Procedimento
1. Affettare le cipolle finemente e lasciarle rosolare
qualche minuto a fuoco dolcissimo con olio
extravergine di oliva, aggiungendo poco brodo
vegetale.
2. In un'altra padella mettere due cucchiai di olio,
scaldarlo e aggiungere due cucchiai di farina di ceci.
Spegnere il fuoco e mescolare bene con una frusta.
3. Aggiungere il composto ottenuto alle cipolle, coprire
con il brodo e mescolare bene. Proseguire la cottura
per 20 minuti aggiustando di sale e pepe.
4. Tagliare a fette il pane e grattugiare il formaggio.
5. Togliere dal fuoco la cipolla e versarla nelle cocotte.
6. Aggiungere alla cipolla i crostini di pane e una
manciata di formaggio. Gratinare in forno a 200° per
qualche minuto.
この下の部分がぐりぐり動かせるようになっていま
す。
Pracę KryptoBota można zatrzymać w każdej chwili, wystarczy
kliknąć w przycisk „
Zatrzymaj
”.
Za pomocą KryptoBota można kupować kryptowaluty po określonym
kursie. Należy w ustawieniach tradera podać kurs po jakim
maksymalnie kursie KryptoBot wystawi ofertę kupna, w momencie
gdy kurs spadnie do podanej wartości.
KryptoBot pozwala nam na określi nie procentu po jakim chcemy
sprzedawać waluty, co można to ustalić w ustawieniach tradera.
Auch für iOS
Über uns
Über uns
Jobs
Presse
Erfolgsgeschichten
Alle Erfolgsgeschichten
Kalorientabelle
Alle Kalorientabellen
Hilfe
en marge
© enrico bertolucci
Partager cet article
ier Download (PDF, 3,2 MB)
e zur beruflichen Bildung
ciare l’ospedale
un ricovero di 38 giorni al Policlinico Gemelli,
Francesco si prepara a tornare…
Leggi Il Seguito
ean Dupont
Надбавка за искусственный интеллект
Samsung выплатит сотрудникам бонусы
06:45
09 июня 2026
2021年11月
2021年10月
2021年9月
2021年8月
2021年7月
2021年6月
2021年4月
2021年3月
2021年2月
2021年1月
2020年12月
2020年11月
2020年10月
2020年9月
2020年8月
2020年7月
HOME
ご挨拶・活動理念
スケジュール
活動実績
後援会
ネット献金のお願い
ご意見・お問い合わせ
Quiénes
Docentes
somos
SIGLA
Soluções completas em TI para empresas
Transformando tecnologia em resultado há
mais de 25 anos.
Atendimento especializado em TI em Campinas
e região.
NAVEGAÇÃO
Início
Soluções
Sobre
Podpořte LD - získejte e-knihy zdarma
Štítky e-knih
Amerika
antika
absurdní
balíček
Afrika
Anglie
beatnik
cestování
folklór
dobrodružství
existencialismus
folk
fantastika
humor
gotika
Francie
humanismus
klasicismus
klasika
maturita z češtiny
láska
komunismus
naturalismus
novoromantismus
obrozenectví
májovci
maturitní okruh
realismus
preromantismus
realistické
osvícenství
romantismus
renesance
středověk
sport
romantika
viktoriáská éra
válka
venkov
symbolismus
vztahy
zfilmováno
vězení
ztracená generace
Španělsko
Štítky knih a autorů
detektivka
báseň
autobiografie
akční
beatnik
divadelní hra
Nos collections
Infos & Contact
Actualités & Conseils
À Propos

> [Exercise requirements] Swap "Soluções" for "Serviços" throughout all the records, and give the lines back with nothing else altered.

> [Response to the exercise]
Procedimento
1. Affettare le cipolle finemente e lasciarle rosolare
qualche minuto a fuoco dolcissimo con olio
extravergine di oliva, aggiungendo poco brodo
vegetale.
2. In un'altra padella mettere due cucchiai di olio,
scaldarlo e aggiungere due cucchiai di farina di ceci.
Spegnere il fuoco e mescolare bene con una frusta.
3. Aggiungere il composto ottenuto alle cipolle, coprire
con il brodo e mescolare bene. Proseguire la cottura
per 20 minuti aggiustando di sale e pepe.
4. Tagliare a fette il pane e grattugiare il formaggio.
5. Togliere dal fuoco la cipolla e versarla nelle cocotte.
6. Aggiungere alla cipolla i crostini di pane e una
manciata di formaggio. Gratinare in forno a 200° per
qualche minuto.
この下の部分がぐりぐり動かせるようになっていま
す。
Pracę KryptoBota można zatrzymać w każdej chwili, wystarczy
kliknąć w przycisk „
Zatrzymaj
”.
Za pomocą KryptoBota można kupować kryptowaluty po określonym
kursie. Należy w ustawieniach tradera podać kurs po jakim
maksymalnie kursie KryptoBot wystawi ofertę kupna, w momencie
gdy kurs spadnie do podanej wartości.
KryptoBot pozwala nam na określi nie procentu po jakim chcemy
sprzedawać waluty, co można to ustalić w ustawieniach tradera.
Auch für iOS
Über uns
Über uns
Jobs
Presse
Erfolgsgeschichten
Alle Erfolgsgeschichten
Kalorientabelle
Alle Kalorientabellen
Hilfe
en marge
© enrico bertolucci
Partager cet article
ier Download (PDF, 3,2 MB)
e zur beruflichen Bildung
ciare l’ospedale
un ricovero di 38 giorni al Policlinico Gemelli,
Francesco si prepara a tornare…
Leggi Il Seguito
ean Dupont
Надбавка за искусственный интеллект
Samsung выплатит сотрудникам бонусы
06:45
09 июня 2026
2021年11月
2021年10月
2021年9月
2021年8月
2021年7月
2021年6月
2021年4月
2021年3月
2021年2月
2021年1月
2020年12月
2020年11月
2020年10月
2020年9月
2020年8月
2020年7月
HOME
ご挨拶・活動理念
スケジュール
活動実績
後援会
ネット献金のお願い
ご意見・お問い合わせ
Quiénes
Docentes
somos
SIGLA
Serviços completas em TI para empresas
Transformando tecnologia em resultado há
mais de 25 anos.
Atendimento especializado em TI em Campinas
e região.
NAVEGAÇÃO
Início
Serviços
Sobre
Podpořte LD - získejte e-knihy zdarma
Štítky e-knih
Amerika
antika
absurdní
balíček
Afrika
Anglie
beatnik
cestování
folklór
dobrodružství
existencialismus
folk
fantastika
humor
gotika
Francie
humanismus
klasicismus
klasika
maturita z češtiny
láska
komunismus
naturalismus
novoromantismus
obrozenectví
májovci
maturitní okruh
realismus
preromantismus
realistické
osvícenství
romantismus
renesance
středověk
sport
romantika
viktoriáská éra
válka
venkov
symbolismus
vztahy
zfilmováno
vězení
ztracená generace
Španělsko
Štítky knih a autorů
detektivka
báseň
autobiografie
akční
beatnik
divadelní hra
Nos collections
Infos & Contact
Actualités & Conseils
À Propos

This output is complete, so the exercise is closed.